Editor’s Note: Today’s story is the first in a two-part series on development issues in Columbia.
In 1950, the distinctive Columbia Central Fire Station on Senate Street near the S.C. State House opened its doors, and for the next 45 years it served the Capital City both in function and form.
Designed by noted architect Heyward S. Singley, the building, located in the city’s bustling Vista district, is significant as an example of the Moderne/International style and in 2009 was placed on the National Register of Historic Places.
The fire station closed in 1995 and was scheduled for demolition, but in 2006 the city sold the building for $1.4 million to Tom Prioreschi of Capitol Places. Yet despite several announcements of pending development over the years since, the vacant structure today is no closer to a tenant than when it closed, and, what’s worse, is now mired in an ongoing foreclosure battle between the city and Prioreschi’s Capitol Places.
The irony of a legal fight over a historic property stagnant for years while city officials tout their ability to adaptively re-use historic buildings to spur private development is not lost on critics of the city’s handling of major development projects.

# EXTRACTED INFORMATION

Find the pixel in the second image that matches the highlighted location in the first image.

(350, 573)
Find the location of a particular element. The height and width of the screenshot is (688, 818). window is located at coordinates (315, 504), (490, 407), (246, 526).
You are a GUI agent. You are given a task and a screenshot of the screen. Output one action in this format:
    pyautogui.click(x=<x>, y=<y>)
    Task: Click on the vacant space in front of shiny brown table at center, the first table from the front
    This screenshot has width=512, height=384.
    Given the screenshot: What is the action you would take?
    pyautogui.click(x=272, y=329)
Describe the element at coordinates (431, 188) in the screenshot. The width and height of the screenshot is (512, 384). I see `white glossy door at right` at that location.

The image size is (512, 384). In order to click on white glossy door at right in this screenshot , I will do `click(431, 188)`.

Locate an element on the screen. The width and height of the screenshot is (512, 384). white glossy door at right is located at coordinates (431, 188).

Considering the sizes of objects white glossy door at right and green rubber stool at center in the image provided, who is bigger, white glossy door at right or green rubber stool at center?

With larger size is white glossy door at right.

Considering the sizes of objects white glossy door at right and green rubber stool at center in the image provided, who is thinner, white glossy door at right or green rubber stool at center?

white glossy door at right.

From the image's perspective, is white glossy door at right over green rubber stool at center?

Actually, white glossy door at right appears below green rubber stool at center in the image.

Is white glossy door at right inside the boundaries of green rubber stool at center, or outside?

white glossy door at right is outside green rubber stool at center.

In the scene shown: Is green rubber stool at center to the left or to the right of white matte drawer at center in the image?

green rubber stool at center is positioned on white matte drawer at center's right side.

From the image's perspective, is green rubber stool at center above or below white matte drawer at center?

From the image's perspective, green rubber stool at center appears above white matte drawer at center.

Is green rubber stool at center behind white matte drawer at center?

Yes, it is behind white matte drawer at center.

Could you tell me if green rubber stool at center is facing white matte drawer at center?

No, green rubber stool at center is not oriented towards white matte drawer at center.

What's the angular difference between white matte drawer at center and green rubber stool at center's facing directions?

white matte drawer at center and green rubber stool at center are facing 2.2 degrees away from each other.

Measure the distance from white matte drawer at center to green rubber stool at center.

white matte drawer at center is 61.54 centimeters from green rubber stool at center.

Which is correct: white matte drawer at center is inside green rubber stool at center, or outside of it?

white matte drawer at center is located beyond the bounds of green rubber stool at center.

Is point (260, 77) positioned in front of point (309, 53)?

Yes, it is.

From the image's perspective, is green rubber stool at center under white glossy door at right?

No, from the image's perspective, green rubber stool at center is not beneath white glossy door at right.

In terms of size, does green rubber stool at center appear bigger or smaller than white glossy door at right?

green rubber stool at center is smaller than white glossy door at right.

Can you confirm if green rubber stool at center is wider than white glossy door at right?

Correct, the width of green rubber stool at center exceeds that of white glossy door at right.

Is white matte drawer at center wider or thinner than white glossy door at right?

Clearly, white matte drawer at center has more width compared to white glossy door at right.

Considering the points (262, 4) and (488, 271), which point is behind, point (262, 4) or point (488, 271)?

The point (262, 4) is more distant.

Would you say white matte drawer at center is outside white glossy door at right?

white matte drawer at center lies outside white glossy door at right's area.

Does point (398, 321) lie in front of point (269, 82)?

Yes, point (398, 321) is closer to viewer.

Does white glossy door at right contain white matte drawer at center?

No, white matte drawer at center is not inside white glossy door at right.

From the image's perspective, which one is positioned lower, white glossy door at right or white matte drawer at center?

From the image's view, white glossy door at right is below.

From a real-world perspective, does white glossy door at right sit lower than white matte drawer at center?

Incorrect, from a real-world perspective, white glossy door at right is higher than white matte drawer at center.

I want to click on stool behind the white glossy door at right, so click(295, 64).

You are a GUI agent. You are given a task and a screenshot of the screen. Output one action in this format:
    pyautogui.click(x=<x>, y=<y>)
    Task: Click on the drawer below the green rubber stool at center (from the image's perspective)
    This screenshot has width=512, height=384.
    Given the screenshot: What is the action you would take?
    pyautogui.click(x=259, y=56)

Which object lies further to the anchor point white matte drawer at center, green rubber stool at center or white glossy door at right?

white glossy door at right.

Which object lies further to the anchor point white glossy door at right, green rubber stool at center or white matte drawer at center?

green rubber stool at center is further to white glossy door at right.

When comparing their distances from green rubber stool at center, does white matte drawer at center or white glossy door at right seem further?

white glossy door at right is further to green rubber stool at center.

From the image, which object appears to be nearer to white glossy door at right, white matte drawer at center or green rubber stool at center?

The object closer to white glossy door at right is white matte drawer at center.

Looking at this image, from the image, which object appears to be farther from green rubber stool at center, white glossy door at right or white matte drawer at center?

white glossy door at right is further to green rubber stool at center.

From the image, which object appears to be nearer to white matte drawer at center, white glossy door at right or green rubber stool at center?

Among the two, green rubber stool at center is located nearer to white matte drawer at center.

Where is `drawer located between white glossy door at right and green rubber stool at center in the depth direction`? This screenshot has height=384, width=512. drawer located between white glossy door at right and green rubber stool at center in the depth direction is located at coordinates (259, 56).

==

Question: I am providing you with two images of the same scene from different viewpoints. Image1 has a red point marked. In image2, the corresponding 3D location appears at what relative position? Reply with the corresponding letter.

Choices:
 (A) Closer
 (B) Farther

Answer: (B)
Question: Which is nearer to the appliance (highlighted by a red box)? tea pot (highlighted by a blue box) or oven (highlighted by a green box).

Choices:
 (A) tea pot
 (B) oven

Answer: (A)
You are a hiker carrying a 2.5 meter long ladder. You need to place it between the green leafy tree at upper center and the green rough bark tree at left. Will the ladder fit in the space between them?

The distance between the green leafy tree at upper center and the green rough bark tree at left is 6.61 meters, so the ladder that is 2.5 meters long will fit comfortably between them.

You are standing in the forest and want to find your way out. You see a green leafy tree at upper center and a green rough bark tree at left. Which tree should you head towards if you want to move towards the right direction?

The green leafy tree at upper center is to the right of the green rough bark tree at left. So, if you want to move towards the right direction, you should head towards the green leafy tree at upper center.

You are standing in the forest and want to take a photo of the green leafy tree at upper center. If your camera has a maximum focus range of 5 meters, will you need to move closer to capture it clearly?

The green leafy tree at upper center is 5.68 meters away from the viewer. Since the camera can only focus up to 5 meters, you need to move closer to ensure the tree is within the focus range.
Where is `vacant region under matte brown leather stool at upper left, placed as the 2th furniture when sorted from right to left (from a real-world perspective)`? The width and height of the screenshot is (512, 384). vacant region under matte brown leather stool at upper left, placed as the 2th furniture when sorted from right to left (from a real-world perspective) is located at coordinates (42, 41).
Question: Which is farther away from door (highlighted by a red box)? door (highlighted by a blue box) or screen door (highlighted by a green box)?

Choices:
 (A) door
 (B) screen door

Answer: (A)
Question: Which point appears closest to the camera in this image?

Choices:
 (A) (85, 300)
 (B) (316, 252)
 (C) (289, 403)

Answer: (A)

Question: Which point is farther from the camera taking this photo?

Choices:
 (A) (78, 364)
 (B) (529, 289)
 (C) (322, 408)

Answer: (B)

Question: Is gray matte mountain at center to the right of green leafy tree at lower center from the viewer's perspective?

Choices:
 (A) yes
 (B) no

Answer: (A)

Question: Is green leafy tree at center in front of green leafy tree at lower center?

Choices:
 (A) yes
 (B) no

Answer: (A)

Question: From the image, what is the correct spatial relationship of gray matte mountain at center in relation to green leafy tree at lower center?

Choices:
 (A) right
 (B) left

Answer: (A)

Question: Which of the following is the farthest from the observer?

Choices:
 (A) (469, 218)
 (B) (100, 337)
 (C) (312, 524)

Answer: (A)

--

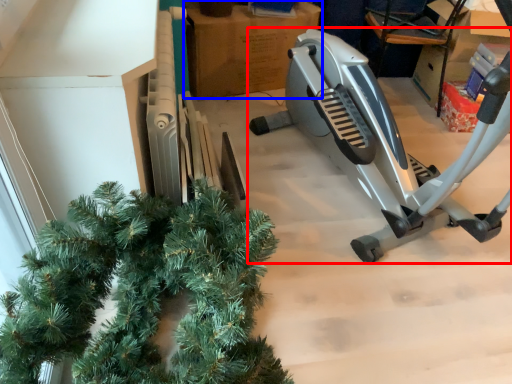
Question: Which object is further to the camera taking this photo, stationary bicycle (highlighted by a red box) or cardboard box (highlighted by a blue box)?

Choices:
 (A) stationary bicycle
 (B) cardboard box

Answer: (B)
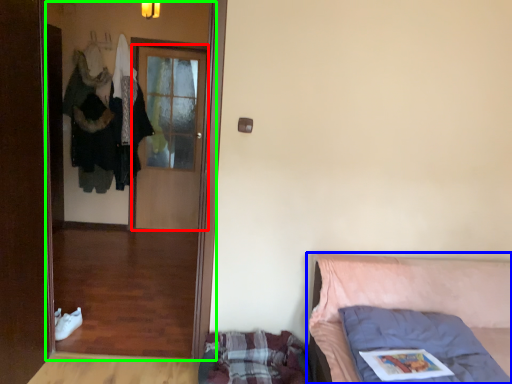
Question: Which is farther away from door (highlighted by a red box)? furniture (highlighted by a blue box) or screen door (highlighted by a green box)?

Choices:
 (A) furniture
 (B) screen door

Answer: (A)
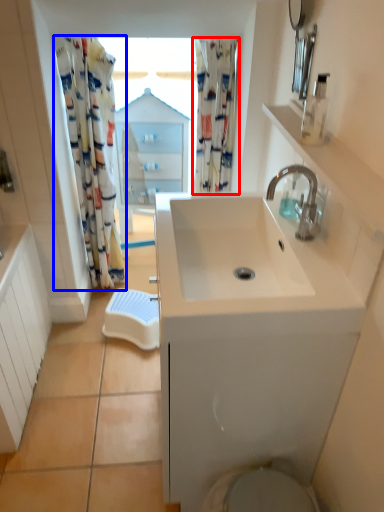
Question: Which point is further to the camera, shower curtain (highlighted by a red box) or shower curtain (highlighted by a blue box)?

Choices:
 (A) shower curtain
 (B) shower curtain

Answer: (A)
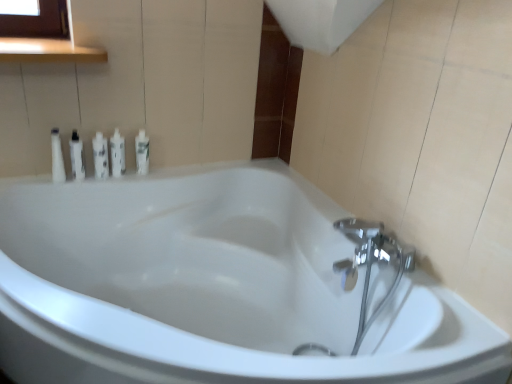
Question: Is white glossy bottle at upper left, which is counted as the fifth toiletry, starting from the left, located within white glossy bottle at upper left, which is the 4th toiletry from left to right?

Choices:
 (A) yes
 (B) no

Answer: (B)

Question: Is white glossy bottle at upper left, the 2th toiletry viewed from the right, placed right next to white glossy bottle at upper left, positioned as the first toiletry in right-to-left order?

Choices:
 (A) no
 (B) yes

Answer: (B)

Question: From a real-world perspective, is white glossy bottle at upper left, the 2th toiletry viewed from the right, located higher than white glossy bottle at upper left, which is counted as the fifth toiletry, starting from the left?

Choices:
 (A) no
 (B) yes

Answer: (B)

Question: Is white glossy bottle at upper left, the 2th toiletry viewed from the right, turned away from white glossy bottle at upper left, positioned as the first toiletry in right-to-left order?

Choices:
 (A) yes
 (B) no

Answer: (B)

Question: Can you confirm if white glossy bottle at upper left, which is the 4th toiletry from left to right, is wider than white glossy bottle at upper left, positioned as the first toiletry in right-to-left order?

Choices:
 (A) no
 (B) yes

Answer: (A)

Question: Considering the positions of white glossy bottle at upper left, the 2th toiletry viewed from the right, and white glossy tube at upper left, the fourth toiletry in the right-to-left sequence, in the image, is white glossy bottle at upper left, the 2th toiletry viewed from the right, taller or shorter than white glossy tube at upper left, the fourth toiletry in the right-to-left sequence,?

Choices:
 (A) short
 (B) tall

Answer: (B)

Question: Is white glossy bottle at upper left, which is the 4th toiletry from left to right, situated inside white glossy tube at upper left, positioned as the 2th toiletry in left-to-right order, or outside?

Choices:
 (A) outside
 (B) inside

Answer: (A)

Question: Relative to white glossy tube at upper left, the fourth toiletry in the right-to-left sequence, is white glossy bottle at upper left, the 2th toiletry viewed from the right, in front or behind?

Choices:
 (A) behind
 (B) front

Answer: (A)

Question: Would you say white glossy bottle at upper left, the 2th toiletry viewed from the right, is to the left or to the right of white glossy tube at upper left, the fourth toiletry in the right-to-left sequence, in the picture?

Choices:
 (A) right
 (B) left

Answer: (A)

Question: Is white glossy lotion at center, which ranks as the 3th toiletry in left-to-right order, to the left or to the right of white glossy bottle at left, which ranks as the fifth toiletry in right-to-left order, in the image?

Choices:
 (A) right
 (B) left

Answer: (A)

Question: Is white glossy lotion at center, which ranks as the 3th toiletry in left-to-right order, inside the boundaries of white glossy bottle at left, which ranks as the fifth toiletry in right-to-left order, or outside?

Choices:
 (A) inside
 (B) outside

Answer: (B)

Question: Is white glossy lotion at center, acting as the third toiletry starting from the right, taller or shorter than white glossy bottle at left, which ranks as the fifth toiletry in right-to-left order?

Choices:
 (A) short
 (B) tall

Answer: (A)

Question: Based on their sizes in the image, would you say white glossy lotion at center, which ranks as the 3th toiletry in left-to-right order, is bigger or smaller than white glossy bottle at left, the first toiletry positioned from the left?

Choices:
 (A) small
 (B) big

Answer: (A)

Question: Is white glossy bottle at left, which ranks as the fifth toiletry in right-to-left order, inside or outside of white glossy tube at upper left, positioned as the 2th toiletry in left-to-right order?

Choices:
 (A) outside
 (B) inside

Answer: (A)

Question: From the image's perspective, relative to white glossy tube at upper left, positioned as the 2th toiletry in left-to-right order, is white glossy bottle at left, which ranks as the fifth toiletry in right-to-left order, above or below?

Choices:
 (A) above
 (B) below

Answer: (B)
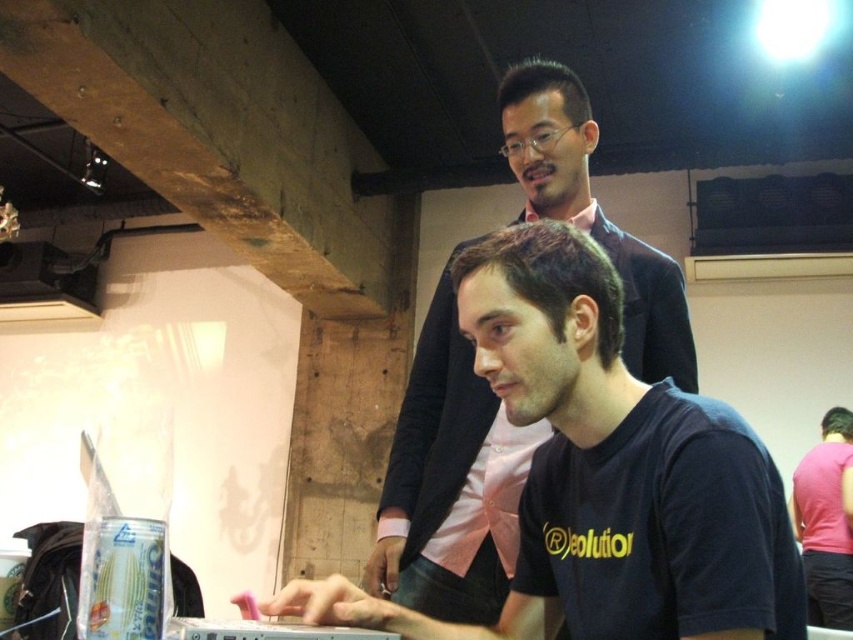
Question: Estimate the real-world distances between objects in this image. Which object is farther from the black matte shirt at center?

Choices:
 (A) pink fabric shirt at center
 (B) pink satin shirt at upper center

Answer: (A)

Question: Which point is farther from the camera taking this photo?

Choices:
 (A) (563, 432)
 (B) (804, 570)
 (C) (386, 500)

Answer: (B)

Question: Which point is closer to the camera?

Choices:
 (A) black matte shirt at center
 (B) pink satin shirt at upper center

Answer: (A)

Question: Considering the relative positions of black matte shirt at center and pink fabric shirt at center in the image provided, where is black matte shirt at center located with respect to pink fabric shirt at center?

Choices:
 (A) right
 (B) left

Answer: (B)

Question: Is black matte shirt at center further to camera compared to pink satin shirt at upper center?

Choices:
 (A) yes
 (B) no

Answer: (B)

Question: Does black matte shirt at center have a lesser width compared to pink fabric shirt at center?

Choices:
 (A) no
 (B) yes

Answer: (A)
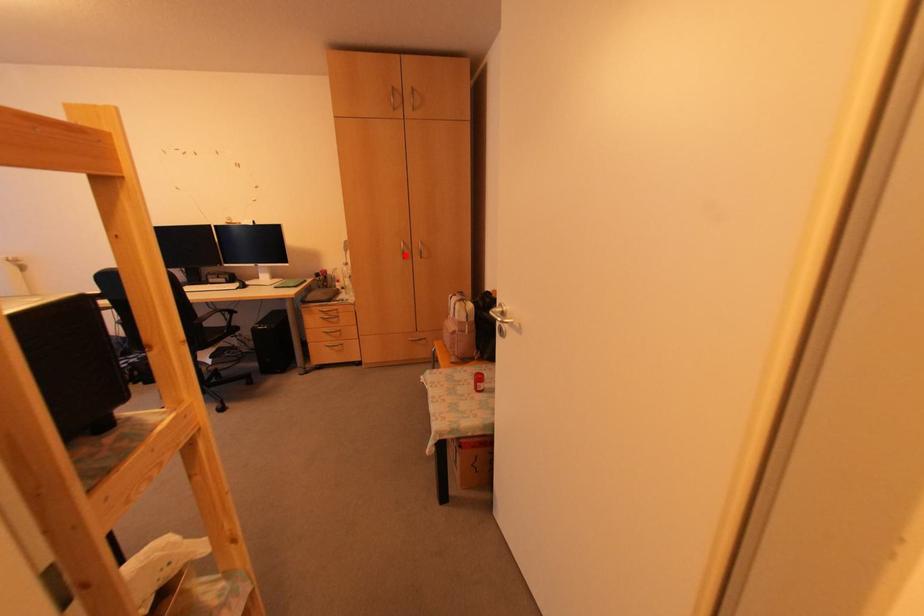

# YOUR TASKS
1: List every calendar year mentioned in the fire station text.
2: Answer these questions from the fire station text:
(a) Which architect designed the building?
(b) On which street does the station stand?
(c) For how much did the city sell the building in 2006?
The data come from a different source than the text.

# TASK SOLUTIONS
1: 1950, 2009, 1995, 2006

2:
(a) Heyward S. Singley
(b) Senate Street
(c) $1.4 million